La Jolla Institute for Allergy and Immunology, La Jolla, California, United States of America.
PLoS One. 2013;8(1):e54359. doi: 10.1371/journal.pone.0054359. Epub 2013 Jan 30.
Genome-wide association studies (GWASs) identify single nucleotide polymorphisms (SNPs) that are enriched in individuals suffering from a given disease. Most disease-associated SNPs fall into non-coding regions, so that it is not straightforward to infer phenotype or function; moreover, many SNPs are in tight genetic linkage, so that a SNP identified as associated with a particular disease may not itself be causal, but rather signify the presence of a linked SNP that is functionally relevant to disease pathogenesis.

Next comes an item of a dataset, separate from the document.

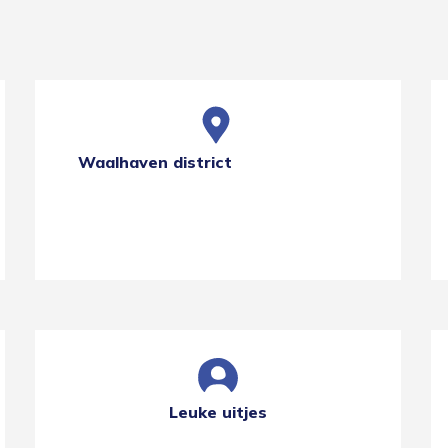
Waalhaven district
Leuke uitjes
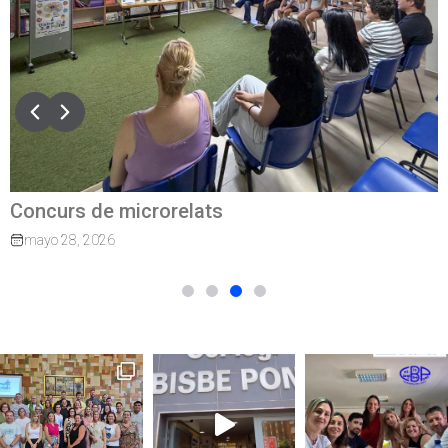
Concurs de microrelats
mayo 28, 2026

Here, we present an analysis method that takes advantage of the recent rapid accumulation of epigenomics data to address these problems for some SNPs. Using asthma as a prototypic example; we show that non-coding disease-associated SNPs are enriched in genomic regions that function as regulators of transcription, such as enhancers and promoters. Identifying enhancers based on the presence of the histone modification marks such as H3K4me1 in different cell types, we show that the location of enhancers is highly cell-type specific. We use these findings to predict which SNPs are likely to be directly contributing to disease based on their presence in regulatory regions, and in which cell types their effect is expected to be detectable. Moreover, we can also predict which cell types contribute to a disease based on overlap of the disease-associated SNPs with the locations of enhancers present in a given cell type. Finally, we suggest that it will be possible to re-analyze GWAS studies with much higher power by limiting the SNPs considered to those in coding or regulatory regions of cell types relevant to a given disease.
全基因组关联研究 (GWAS) 确定了在患有特定疾病的个体中富集的单核苷酸多态性 (SNPs)。大多数与疾病相关的 SNPs 位于非编码区域,因此很难推断表型或功能;此外,许多 SNPs 紧密连锁,因此被确定与特定疾病相关的 SNP 本身可能不是因果关系,而是标志着与疾病发病机制相关的连锁 SNP 的存在。在这里,我们提出了一种分析方法,利用最近快速积累的表观基因组学数据来解决这些问题。以哮喘为例;我们表明,非编码疾病相关 SNPs 在作为转录调节剂的基因组区域中富集,例如增强子和启动子。基于不同细胞类型中存在的组蛋白修饰标记(如 H3K4me1)来识别增强子,我们表明增强子的位置高度细胞类型特异性。我们利用这些发现,根据它们在调节区域中的存在以及在哪些细胞类型中可以检测到其效应,预测哪些 SNPs 可能直接导致疾病。此外,我们还可以根据疾病相关 SNPs 与特定细胞类型中存在的增强子位置的重叠来预测哪些细胞类型与疾病有关。最后,我们建议通过将考虑的 SNPs 限制为与特定疾病相关的细胞类型的编码或调节区域,可以对 GWAS 研究进行更具说服力的重新分析。